* TASK DETAILS: Give the listing below, from its start up to and including the line with "scientific name: Sida rhombifolia", as a two-column CSV whose columns are named field and value. Use one row per entry, with each entry's text and its answer each in its own quoted field and any line breaks replaced by spaces.

Dataset records:
--------------------

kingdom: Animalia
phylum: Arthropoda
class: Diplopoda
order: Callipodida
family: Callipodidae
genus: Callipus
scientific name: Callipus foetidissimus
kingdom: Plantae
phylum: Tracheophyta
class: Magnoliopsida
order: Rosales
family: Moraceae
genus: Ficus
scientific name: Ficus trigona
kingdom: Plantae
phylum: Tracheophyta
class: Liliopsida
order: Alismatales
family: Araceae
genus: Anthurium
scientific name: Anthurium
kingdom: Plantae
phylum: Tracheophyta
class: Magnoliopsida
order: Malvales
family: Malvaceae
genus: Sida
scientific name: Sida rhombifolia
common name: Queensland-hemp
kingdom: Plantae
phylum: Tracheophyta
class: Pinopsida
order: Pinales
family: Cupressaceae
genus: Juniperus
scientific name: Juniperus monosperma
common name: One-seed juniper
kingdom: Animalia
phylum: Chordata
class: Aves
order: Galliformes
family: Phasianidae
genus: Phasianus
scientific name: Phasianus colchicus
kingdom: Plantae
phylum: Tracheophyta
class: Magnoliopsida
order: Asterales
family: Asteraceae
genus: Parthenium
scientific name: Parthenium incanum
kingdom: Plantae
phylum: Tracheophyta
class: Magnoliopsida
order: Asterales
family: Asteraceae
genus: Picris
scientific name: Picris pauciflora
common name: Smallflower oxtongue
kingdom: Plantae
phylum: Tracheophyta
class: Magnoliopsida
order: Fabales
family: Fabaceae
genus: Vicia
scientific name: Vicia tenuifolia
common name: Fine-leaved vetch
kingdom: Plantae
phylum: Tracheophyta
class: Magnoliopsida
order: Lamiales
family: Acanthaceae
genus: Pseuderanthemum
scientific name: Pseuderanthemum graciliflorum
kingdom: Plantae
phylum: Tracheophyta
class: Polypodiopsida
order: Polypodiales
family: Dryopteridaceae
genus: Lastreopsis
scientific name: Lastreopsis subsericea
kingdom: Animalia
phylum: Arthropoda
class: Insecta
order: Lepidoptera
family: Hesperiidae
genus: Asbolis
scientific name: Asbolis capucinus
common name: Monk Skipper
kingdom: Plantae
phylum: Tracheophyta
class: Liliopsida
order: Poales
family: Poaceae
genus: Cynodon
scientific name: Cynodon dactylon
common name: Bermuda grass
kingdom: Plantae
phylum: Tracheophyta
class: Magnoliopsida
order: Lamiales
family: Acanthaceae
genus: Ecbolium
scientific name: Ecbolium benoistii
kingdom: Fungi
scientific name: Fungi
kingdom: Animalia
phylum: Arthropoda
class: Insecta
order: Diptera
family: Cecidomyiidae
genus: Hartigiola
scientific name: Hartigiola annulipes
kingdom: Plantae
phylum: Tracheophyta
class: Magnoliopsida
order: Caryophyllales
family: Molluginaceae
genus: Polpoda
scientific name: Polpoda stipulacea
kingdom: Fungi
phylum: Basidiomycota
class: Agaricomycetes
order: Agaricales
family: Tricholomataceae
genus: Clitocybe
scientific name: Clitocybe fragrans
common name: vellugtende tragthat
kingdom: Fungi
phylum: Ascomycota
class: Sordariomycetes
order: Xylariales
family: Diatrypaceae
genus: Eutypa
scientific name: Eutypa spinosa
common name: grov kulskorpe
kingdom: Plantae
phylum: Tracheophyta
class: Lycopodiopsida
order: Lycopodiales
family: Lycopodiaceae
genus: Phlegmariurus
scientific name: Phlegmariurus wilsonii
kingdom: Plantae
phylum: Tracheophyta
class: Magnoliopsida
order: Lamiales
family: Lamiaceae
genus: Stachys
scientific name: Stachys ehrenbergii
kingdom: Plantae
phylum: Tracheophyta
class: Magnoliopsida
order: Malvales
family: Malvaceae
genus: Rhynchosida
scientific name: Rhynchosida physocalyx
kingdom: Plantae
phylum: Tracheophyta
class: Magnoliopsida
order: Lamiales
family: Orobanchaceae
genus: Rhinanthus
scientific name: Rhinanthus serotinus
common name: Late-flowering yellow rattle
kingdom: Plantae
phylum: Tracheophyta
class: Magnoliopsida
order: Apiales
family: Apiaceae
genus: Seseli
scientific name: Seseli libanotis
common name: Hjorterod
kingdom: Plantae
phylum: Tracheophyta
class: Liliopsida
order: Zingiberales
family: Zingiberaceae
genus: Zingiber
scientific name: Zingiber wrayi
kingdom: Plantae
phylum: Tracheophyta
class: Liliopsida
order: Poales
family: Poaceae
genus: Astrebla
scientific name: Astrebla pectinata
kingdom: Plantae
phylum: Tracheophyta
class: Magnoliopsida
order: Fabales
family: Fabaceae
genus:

--------------------

* FULL OUTPUT:
field,value
"kingdom:","Animalia"
"phylum:","Arthropoda"
"class:","Diplopoda"
"order:","Callipodida"
"family:","Callipodidae"
"genus:","Callipus"
"scientific name:","Callipus foetidissimus"
"kingdom:","Plantae"
"phylum:","Tracheophyta"
"class:","Magnoliopsida"
"order:","Rosales"
"family:","Moraceae"
"genus:","Ficus"
"scientific name:","Ficus trigona"
"kingdom:","Plantae"
"phylum:","Tracheophyta"
"class:","Liliopsida"
"order:","Alismatales"
"family:","Araceae"
"genus:","Anthurium"
"scientific name:","Anthurium"
"kingdom:","Plantae"
"phylum:","Tracheophyta"
"class:","Magnoliopsida"
"order:","Malvales"
"family:","Malvaceae"
"genus:","Sida"
"scientific name:","Sida rhombifolia"